Getting dressed every day must’ve been a frigging opera, she thought as she reached up for a box that bore Chanel’s name in big, bold letters among the glitter of stars.

Inside, Eve found playbills, old programs from school plays, dance recitals. The playbills had been signed by fellow cast members, some with inscriptions. Inside each, Chanel had tucked photos. Of herself, of other cast members—rehearsals, costume fittings, makeup sessions.

She’d saved some menus from the restaurant, had her coworkers sign them, attached photos.

No journal, no diary, Eve thought. Chanel had recorded her life as she lived it. In theater.

Eve replaced the box, stepped out of the closet. She wouldn’t find the killer here, or any trace of him. Chanel’s life hadn’t mattered to him. She’d only been a character in his world.

She went back out.

Lola remained tucked up, DeVon beside her. Peabody sat across from them, talking in low, soothing tones.

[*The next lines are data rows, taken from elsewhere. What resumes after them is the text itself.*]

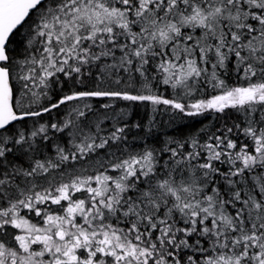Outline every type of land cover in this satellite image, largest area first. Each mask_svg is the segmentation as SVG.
Returning <instances> with one entry per match:
<instances>
[{"label": "snow or ice", "instance_id": "snow-or-ice-1", "mask_svg": "<svg viewBox=\"0 0 264 264\" xmlns=\"http://www.w3.org/2000/svg\"><path fill=\"white\" fill-rule=\"evenodd\" d=\"M104 97L242 119L133 152ZM0 264H264V0H0Z\"/></svg>", "mask_w": 264, "mask_h": 264}, {"label": "trees", "instance_id": "trees-1", "mask_svg": "<svg viewBox=\"0 0 264 264\" xmlns=\"http://www.w3.org/2000/svg\"><path fill=\"white\" fill-rule=\"evenodd\" d=\"M26 31L25 29L21 30ZM20 34L18 33L16 37L13 38V45L16 46L19 42ZM231 68V65L229 66ZM97 69L93 68L95 73ZM116 79L115 76L105 77L103 82L95 80V78L85 79L84 84H66L64 91H68L69 87H73L77 90H88L94 87L95 84L99 83L100 87L103 89H113L119 90L125 88V83L116 85L113 81ZM228 83H236L235 75L233 72H229ZM138 88L139 85H136ZM38 90V89H37ZM57 95L62 94L60 89L57 87L54 89ZM208 94H212L210 87L206 88ZM159 92L164 95L166 98H172L174 95L173 90L168 86H160ZM180 92V90H177ZM138 94V93H135ZM196 99L203 98L202 95H197ZM94 108L99 109L103 104H109L111 107L107 110L108 117H117L123 122L128 124V129L126 130L125 135L127 136V145L129 151H140L145 146H155L157 148L163 146V142L169 138L183 139L191 134L196 133L201 128H208L211 131H215L217 128H221L224 124L231 126L233 122H239L242 119V116L237 113L235 110H226V114H218L214 112H209V114L199 115L195 117H186L179 114H173V110L166 108L164 105L158 106V111L155 110V107L151 102H141V101H125L117 98H89L87 101ZM67 109L62 107L59 111L53 110L49 114H44L40 119V123L45 121H55L61 118L64 112ZM103 111V109H101ZM155 117L154 123L152 118ZM115 120H109L105 122V127H110L112 123H115ZM27 124L31 126L32 121H27ZM140 124V128L134 127V125ZM151 125V127H150ZM145 141L147 144L145 145ZM110 151H115L114 148ZM54 155V153H53ZM103 153H101V157ZM98 164L94 159L72 161L68 167V171H80L82 169H88V173H91ZM76 198H82L80 193L76 194ZM49 208L53 211L59 208L58 205H49ZM57 208V209H56ZM23 211V210H22ZM25 211H23L24 213ZM15 231V230H14Z\"/></svg>", "mask_w": 264, "mask_h": 264}, {"label": "rangeland", "instance_id": "rangeland-1", "mask_svg": "<svg viewBox=\"0 0 264 264\" xmlns=\"http://www.w3.org/2000/svg\"><path fill=\"white\" fill-rule=\"evenodd\" d=\"M191 102V101H190ZM205 114H207V113H205ZM208 114H209V112H208ZM204 115V114H203ZM41 207H45V206H41ZM47 207H49V205H47ZM57 209V208H56ZM52 212H54V213H56V212H59V208L55 211H53L52 209H50ZM23 211H25L24 213H23ZM22 212H21V215H24L25 216V218L26 219H28L31 223H34V224H37V225H39V226H43L42 225V220H41V218L40 217H36L35 215H34V213H28L27 212V210L25 209V210H23ZM16 232H19V230H15ZM35 247V246H34Z\"/></svg>", "mask_w": 264, "mask_h": 264}]
</instances>
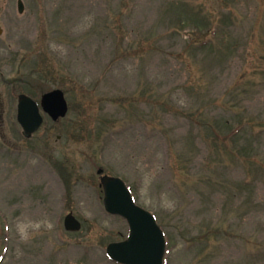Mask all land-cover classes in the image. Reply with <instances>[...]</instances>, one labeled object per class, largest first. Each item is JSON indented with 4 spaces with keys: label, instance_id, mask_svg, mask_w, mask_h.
<instances>
[{
    "label": "rangeland",
    "instance_id": "rangeland-1",
    "mask_svg": "<svg viewBox=\"0 0 264 264\" xmlns=\"http://www.w3.org/2000/svg\"><path fill=\"white\" fill-rule=\"evenodd\" d=\"M23 2L0 0L5 79L69 112L29 139L0 122V264H115L99 167L155 214L165 264H264V0Z\"/></svg>",
    "mask_w": 264,
    "mask_h": 264
},
{
    "label": "water",
    "instance_id": "water-1",
    "mask_svg": "<svg viewBox=\"0 0 264 264\" xmlns=\"http://www.w3.org/2000/svg\"><path fill=\"white\" fill-rule=\"evenodd\" d=\"M18 10L20 13L24 10L22 0L18 1ZM41 107L55 121L65 117L68 111L67 101L60 89L44 94ZM17 117L26 137L37 131L43 122L38 103L25 94L19 96ZM98 173L102 174L103 169L100 168ZM101 185L105 193L103 201L106 211L124 218L130 229L126 240L107 246L108 257L118 264H163L165 238L155 217L135 204L130 191L120 178L103 175ZM64 226L72 232L81 229V223L72 213L65 216Z\"/></svg>",
    "mask_w": 264,
    "mask_h": 264
},
{
    "label": "flooded vegetation",
    "instance_id": "flooded-vegetation-1",
    "mask_svg": "<svg viewBox=\"0 0 264 264\" xmlns=\"http://www.w3.org/2000/svg\"><path fill=\"white\" fill-rule=\"evenodd\" d=\"M2 60V57L0 56V61ZM5 62L2 61L0 63V82L3 83L9 90V94L2 95L0 94V122H3L5 118H11L14 114L16 116L17 111V98L13 91V84L14 80L13 78H7L5 79L4 73L2 71V66H5ZM4 76V77H3ZM2 125V123L0 124Z\"/></svg>",
    "mask_w": 264,
    "mask_h": 264
}]
</instances>
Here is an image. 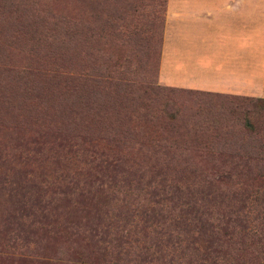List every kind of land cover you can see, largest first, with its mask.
<instances>
[{"label": "rangeland", "instance_id": "1", "mask_svg": "<svg viewBox=\"0 0 264 264\" xmlns=\"http://www.w3.org/2000/svg\"><path fill=\"white\" fill-rule=\"evenodd\" d=\"M96 2L0 0V264H210L200 225L213 264H264V153L223 98L242 95L159 82L164 0Z\"/></svg>", "mask_w": 264, "mask_h": 264}, {"label": "crops", "instance_id": "2", "mask_svg": "<svg viewBox=\"0 0 264 264\" xmlns=\"http://www.w3.org/2000/svg\"><path fill=\"white\" fill-rule=\"evenodd\" d=\"M158 80L264 98V0H166Z\"/></svg>", "mask_w": 264, "mask_h": 264}, {"label": "trees", "instance_id": "3", "mask_svg": "<svg viewBox=\"0 0 264 264\" xmlns=\"http://www.w3.org/2000/svg\"><path fill=\"white\" fill-rule=\"evenodd\" d=\"M88 1V0H85ZM98 2H96L97 6V17H95V20H100L102 19V15H107L109 17L110 11L106 8H104L106 6V0H97ZM115 1V0H113ZM164 2L166 3V0H164ZM165 10V8H164ZM108 13V14H107ZM93 15L89 14V17L86 18V24L85 25V29H84V35H88L90 37H93L95 40L96 39H100L103 31L105 30L103 26L105 23H108L109 20L105 17H103V21L100 22L102 23V25H93V21H91L89 18H92ZM113 17H115L116 19L118 18L117 15H114ZM110 18V17H109ZM94 20V17H93ZM116 25V21H114L113 26L115 27ZM75 32V30H74ZM162 32H163V26H162ZM73 34V33H70ZM72 37V35H70V38ZM69 38V37H68ZM74 41V38H73ZM42 69V68H41ZM45 71H41V73H43V75L45 74V76H43L42 81H49L51 82V85L54 88H59L60 82H57L56 77L48 74L50 73H54L53 70H56L54 68H47V69H42ZM153 71V70H152ZM37 72V71H35ZM40 72V71H39ZM154 72V71H153ZM150 75L151 78L148 82L153 83L155 82L153 76L154 74ZM68 77L70 78H76V77H72L71 74L67 73L66 74ZM71 81H69L68 83H66V86H70ZM72 83V82H71ZM156 86V85H154ZM171 87V86H169ZM162 90H165L166 88L164 87H158ZM179 92H184L182 90H179ZM188 94L191 95H195V96H208L211 95L209 94L210 92H204V93H199L197 91H185ZM223 98H228L227 100H229V105H232L234 108L231 109L232 113L236 114V118L238 119V122L241 124L240 128L244 131H247L249 134H254L256 137V144H255V148L257 147V149L259 150L260 153H264V98H257V97H251V96H236V97H227V96H223ZM232 98V99H230ZM70 116H72V118H75L76 116V112H72L69 113ZM70 118V119H72ZM78 118H80V116H78ZM264 158V156H263ZM5 175L4 171L0 172V183H2L3 181V176ZM198 231L200 233V235H204L207 234L206 237H204L202 240L204 242H207L206 245H203V247H196L197 249H193L192 246H190L194 251H196L198 254H200L202 257L201 259H203L204 261L210 262V264H213L216 262L217 259H220V249H218V245H217V238L214 237L215 239L212 240L211 238L209 239L208 236L210 235V237L213 235V232H215V230L212 229L211 225L208 226H202L200 225L198 228ZM221 234L222 236H228V238L231 237V233L230 232H226V229H221ZM174 238V237H171ZM180 238H178V236H175V243H177L178 245H181V240H179ZM192 243V241L190 242V244ZM121 250H119V253L116 254L117 258L122 257V255H120ZM128 250L125 251V253H127ZM213 252H215V254L212 256H210V254H213ZM210 257V258H209ZM206 264V263H204Z\"/></svg>", "mask_w": 264, "mask_h": 264}]
</instances>
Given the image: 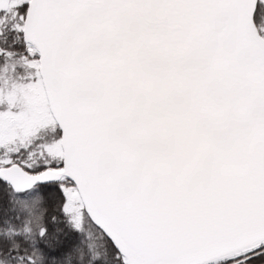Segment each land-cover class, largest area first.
<instances>
[{
	"label": "snow or ice",
	"instance_id": "obj_1",
	"mask_svg": "<svg viewBox=\"0 0 264 264\" xmlns=\"http://www.w3.org/2000/svg\"><path fill=\"white\" fill-rule=\"evenodd\" d=\"M0 264H264V0H0Z\"/></svg>",
	"mask_w": 264,
	"mask_h": 264
}]
</instances>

“Did you find anything that helps?” Lola leaned into DeVon as she spoke. “I didn’t touch anything in her room. I couldn’t even go in.”

“I’d like to take her tablet in, go through it more thoroughly.”

“You can take anything you need, anything.”

“Did she have other electronics?”

“Just the tablet. And the ’link in her purse—you already have that. Do you want mine? You can take mine.”

“That’s all right.”

“Should I … should I go see her? Her parents are coming in, and they’re going to see her. Should I?”

Eve read dread, guilt, fear, grief.

“I imagine her parents are going to want to have a memorial for her. Maybe you could help them with that. I think that would be more important.”

“I could help.” She pressed her face to DeVon’s shoulder. “I could.”

“We’ll help. I bet Annalisa would let us hold one in the restaurant. Music, dancing. That’s Chanel, right?”

Lola nodded. “Would it be all right if I cleaned up her room some, before her parents come? And maybe, ah, take out a couple of things Chanel would be embarrassed for them to see?”